Sin bajarse de la acera, el más curioso se hace con un menú africano
La noche es de la juventud panafricana ávida de música y antros oscuros. No hay mejor sitio que los bares de Yeoville para enterarse de cómo va la Liga de fútbol española. Los partidos televisados de una competición europea son un auténtico espectáculo que hay que observar de cara a los clientes y dando la espalda al aparato televisivo que chilla. El espectáculo son ellos, con sus voces guturales, sus dedos dando de comer a sus bocas e, incomprensiblemente, sus oídos ocupados por música a través de auriculares, ajenos a comentarios deportivos que salen del aparato pero atentos a los vítores del vecino o de una pelea en el exterior. La noche sabatina terminará tarde, cuando en los suburbios blancos de la capital hace horas que ya solo quedan los guardianes de las calles, los más suertudos cobijados en pequeñas garitas, y los menos, sentados en sillas de ángulo recto. La luz del día traerá la misa dominical, que obliga a sacar del armario a ellas las pelucas de los días grandes y a ellos el traje menos raído.
En el barrio hay de todo, presumen los vecinos. Les gusta ver languidecer un domingo estirados en el Joubert Park, oasis en el caótico centro de Johanesburgo, y punto de encuentro de negros, sin más oportunidades que echar la tarde comprándose un helado o un huevo duro. Si no fuera por el color de piel y la vivacidad de la vestimenta, la imagen sería la misma de una España en blanco y negro, del ocio de nuestros abuelos. El de Yeoville es, sin duda, uno de los barrios que resume cómo le ha ido a Sudáfrica. Fue un área declarada para blancos pero nadie sabe explicar por qué razón desde finales de los setenta el régimen del apartheid hizo la vista gorda tolerando la convivencia racial. Y se creó un extraordinario microcosmos poblado por culturetas en el que se mezclaban las notas del jazz puro con el ritmo africano, los aromas refinados de la pastelería francesa con las especias indias.

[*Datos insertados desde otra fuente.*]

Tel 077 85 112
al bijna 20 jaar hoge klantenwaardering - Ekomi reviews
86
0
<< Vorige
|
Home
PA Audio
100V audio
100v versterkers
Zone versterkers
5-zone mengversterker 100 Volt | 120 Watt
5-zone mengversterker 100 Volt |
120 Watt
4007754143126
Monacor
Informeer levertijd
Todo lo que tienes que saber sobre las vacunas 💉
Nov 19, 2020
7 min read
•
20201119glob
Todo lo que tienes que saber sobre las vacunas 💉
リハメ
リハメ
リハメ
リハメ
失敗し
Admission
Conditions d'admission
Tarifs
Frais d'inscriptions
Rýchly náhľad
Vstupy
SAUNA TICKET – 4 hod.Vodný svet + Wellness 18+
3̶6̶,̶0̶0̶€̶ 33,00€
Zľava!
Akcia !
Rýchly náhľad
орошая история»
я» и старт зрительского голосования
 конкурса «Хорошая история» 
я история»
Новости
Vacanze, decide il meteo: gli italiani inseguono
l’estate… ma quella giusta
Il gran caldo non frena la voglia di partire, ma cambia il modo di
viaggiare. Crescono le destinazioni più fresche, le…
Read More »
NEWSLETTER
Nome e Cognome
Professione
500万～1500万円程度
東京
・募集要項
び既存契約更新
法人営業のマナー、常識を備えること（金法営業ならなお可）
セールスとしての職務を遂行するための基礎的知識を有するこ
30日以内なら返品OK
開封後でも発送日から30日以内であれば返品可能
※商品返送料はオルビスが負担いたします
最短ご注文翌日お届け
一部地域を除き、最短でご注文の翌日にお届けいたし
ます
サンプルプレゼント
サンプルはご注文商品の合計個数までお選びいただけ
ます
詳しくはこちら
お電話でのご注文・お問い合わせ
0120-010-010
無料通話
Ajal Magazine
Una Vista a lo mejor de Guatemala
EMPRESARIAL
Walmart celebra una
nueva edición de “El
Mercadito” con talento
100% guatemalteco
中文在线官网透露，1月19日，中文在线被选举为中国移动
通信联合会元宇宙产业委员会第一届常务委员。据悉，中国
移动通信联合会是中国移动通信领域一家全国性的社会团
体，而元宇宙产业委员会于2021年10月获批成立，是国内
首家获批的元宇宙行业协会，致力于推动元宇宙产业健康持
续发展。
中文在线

Hasta que hace dos décadas se terminó la segregación y empezaron a llegar negros no tan sofisticados como los habituales, en la misma intensidad en que los blancos huían hacia las nuevas urbanizaciones del norte de la capital económica de Sudáfrica. Solo se quedaron los judíos.
“Este era un barrio blanco”, señala un afrikáner cuarentón con la misma normalidad que hubiera dicho “todo esto antes eran campos”. Hacía 20 años que no volvía a Yeoville, cuando frecuentaba los bares con su cuadrilla blanca y rubísima soñando que estaban en las tabernas parisienses y no les importaba compartir mesa con un negro que recitaba poesía o tocaba la trompeta.
Eso es historia y el único rastro europeo hoy en día es la arquitectura, los edificios amarillentos por el sol y el tiempo y la falta de una mano de pintura. Aunque a decir verdad no hay mayor cosmopolitismo que el actual Yeoville.